The chairman’s silence on the current crisis affecting the club is remarkable but not untypical. Doubtless he will be quick enough to trumpet any improvement in the club’s finances at the May AGM, but he should ask himself whether Berwick Rangers are better off now than they were a year ago. At the bank? Possibly, though an overdraft converted into a loan is still a debt; On the pitch? Absolutely not - check the league table then contrast and compare with John Coughlin’s impact at Stenhousemuir; Dressing room morale? In tatters; On the terraces? Not if you listened to supporters who spent all afternoon at Kirkcaldy chanting for Renwick to be sacked. There is a fine balance between financial prudence and putting a team on the park that isn’t a laughing stock. That balance looks like a distant dream at the moment.

Rangers supporters with longer memories will recall that during their time on the terracing chairman Wilson and director Forsyth were some of the most vocal critics of poor performances and ineffective management. Their own experience seems to have taught them very little. Their knee-jerk reaction to criticism, however justified, is to batten down the hatches and continue the “us against the rest of the world” siege mentality, avoiding any form of constructive dialogue that might lead to improvements.

That contributes towards the general air of despondency at Shielfield, compounded by the board (sorry, ruling clique’s) relations with the two main supporters organisations, the supporters club and the trust. Without the financial contribution of both, the continued survival of the club would be an even greater challenge, yet relations with the former have deteriorated and they remain in a state of permanent conflict with the latter. It would be a pleasant surprise if the other members of the board, Messrs Davidson, Hush, McLaren, Parkin or Porteous were to emerge from the sidelines to help steer the club back into calmer waters, but the feeling remains that their influence is minimal and that they have been well and truly sidelined. Recent attempts by the chairman to persuade the Berwick Advertiser to drop David Cook’s away match reports because he’s had the temerity to criticise the running of the club speak volumes about his approach to free speech and a general interest in the future success of Berwick Rangers.
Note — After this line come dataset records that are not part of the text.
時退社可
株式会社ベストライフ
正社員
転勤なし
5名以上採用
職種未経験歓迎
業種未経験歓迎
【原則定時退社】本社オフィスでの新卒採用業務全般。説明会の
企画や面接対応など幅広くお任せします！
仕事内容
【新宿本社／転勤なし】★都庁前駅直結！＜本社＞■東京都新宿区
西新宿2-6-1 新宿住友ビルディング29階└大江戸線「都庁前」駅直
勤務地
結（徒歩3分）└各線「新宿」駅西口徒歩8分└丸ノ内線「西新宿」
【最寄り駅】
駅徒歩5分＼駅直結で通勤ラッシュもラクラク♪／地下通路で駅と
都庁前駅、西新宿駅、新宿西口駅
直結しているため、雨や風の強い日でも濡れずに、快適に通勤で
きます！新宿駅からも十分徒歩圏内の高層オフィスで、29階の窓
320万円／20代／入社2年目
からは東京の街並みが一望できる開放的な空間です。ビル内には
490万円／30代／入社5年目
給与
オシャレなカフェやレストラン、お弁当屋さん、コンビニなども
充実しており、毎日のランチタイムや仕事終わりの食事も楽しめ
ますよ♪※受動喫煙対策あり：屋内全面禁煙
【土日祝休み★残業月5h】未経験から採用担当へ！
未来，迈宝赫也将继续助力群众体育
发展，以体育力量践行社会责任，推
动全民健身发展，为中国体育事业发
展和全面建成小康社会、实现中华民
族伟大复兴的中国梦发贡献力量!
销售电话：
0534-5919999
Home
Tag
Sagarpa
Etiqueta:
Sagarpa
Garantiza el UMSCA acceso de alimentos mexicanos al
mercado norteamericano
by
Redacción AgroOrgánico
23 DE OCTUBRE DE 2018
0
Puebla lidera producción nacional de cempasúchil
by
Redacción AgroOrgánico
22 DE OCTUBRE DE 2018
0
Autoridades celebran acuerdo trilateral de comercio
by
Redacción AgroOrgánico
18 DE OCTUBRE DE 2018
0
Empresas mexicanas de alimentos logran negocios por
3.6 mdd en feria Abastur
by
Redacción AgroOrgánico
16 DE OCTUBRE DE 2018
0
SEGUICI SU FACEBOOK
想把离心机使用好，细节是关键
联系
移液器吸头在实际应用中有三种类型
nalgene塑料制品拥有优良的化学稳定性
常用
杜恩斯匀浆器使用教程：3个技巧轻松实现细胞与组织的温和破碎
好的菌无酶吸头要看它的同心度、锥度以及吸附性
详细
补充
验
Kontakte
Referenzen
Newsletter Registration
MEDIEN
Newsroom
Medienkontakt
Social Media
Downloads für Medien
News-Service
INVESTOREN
For some time now, there has been the sense that there is something rotten at the heart of Berwick Rangers FC, despite the good work of many. The chairman has the opportunity, through the pages of the Berwick Advertiser, to disprove that theory and convince an increasingly disenchanted support that he has a future plan for the club that will see it emerge from its current travails to be regarded with the same degree of admiration as well-run outfits like Brechin City. The ruling clique can no longer lay the blame for Berwick Rangers’ demise at the door of Jamie Curle, Paul Smith, John Coughlin, the injury crisis, leaves on the line, Uncle Tom Cobbley and all. It’s time for chairman Wilson and his cronies to take full responsibility for the mess that Berwick Rangers find themselves in.

The challenge for them is not only accepting that responsibility, but sorting it out. If they can’t do that, then it’s time for them to go.